2019年度は60~64歳は基本月額と総報酬月額相当額の合計額が28万円、65~69歳は同合計額が47万円を超えると減額される可能性があります。在職老齢年金は2020年2月時点で改正が検討されているため、将来的には減額の基準となる額が上がり、在職老齢年金を気にせずに年金をもらいながら働きやすくなるかもしれません。年金改正の動向に注目しましょう。
対策3:個人年金保険などで準備しておく
「公的年金」が受給できない空白期間を「私的年金」で補うことも有力な選択肢です。私的年金には個人年金保険やDC(企業型確定拠出年金)、DB(確定給付企業年金)、iDeCo(個人型確定拠出年金)などがあります。「私的」と名がつくもののDCやDB、iDeCoは年金受給時に公的年金等控除という税制優遇が受けることが可能なため、いわば公的年金に準じる扱いです。
DCとDBは勤め先が企業年金へ加入していなければ利用できませんが、個人年金保険は基本的に誰でも加入できます。iDeCoも勤め先がDCに加入していない、またはDCと同時加入できる場合であれば原則加入可能です。
保険料の支払い時にも税制優遇があり、個人年金保険は一定の要件に当てはまる場合、税制適格特約をつけることで生命保険料等控除の対象になることはメリットです。DCで個人が掛け金を負担した場合やiDeCoは全額が所得控除の対象になります。

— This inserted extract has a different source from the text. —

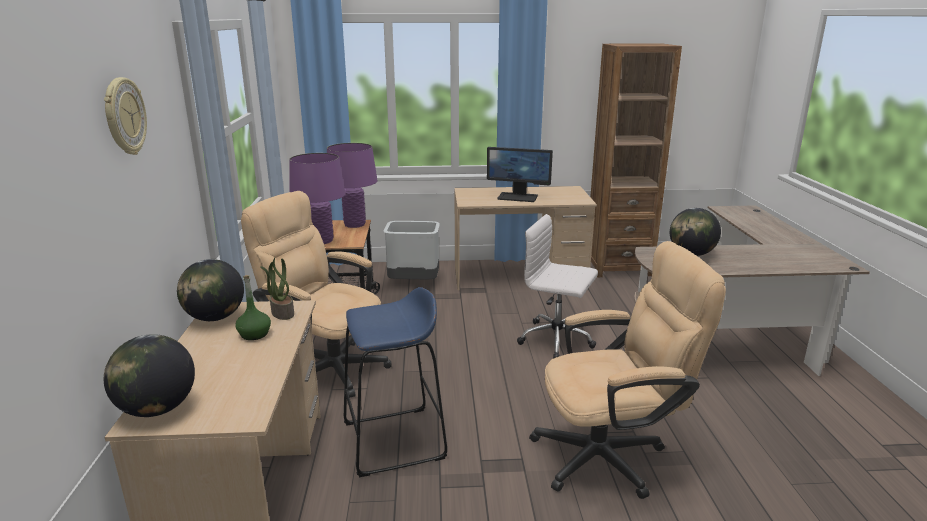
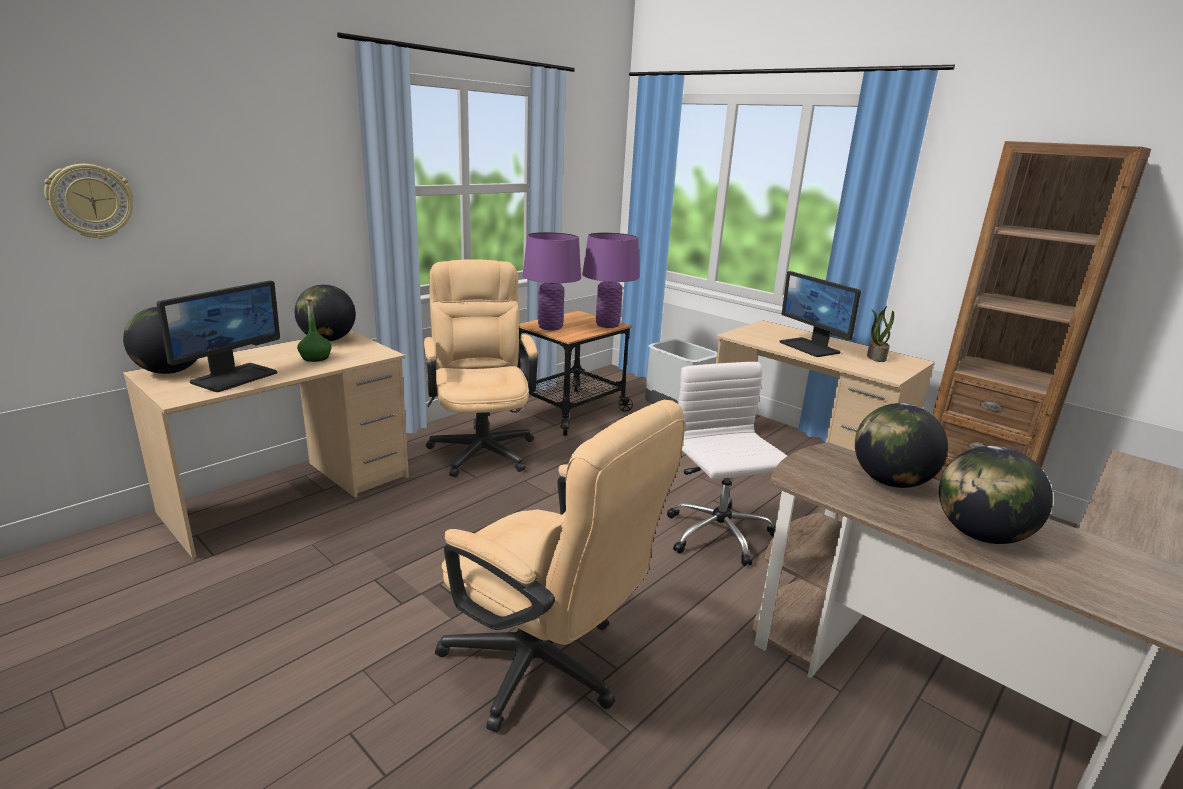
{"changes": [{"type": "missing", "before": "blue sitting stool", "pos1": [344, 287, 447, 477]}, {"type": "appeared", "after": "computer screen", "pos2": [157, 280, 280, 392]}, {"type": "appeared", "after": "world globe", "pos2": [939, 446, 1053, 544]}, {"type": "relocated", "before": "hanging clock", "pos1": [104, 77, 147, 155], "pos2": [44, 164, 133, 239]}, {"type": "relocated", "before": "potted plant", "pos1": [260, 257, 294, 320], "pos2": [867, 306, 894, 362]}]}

一部の個人年金保険やDC、iDeCoは、運用結果によって受給額が変わるのが特徴です。運用先は自分で選べるため、「リスクをとって増やしたい」「できるだけ変動を抑えたい」という人それぞれの要望に合わせて選択することができます。iDeCoの拠出可能額は勤め先がDCやDBを採用しているかどうかによって変わるため、まずは会社の企業年金制度を確認し自分の60歳以降の年金額を調べてみましょう。必要に応じてiDeCoに加入し、それでも足りないようであれば個人年金保険を検討する流れで考えると無駄がありません。
私的年金で空白期間に対応するためには、現役時代から準備しておく必要があります。60歳以降に働くとしても「生活のために仕方なく働く」よりも「お金がないわけではないが、働きたいから働く」ほうが充実した日々を送れるでしょう。現役時代は在職老齢年金のような減額の制度もありません。若いうちから備えておくことが大切です。
現役時代に準備しておくことで心とお金にゆとりが生まれる
60~65歳未満の年金空白期間は年金の繰り上げ受給で対応することも可能です。しかし受給額が一生涯減額されたり障害年金を請求できなくなったりするデメリットがあることは押さえておきましょう。
繰り上げ受給をしたとき、長生きをすればするほど本来受給できる金額よりも受取総額は減ってしまいます。やはり、年金空白期間のために現役時代に私的年金を準備しておくことも、考えておきたいところです。そして、状況に応じて60歳以降も働く「2段構え」をしておけば心とお金にゆとりを持つことができるのではないでしょうか。年金空白期間の選択肢と個別の受給額の詳細を確認、検討したいときは、ファイナンシャルプランナーなど専門家へアドバイスを求めることもおすすめします。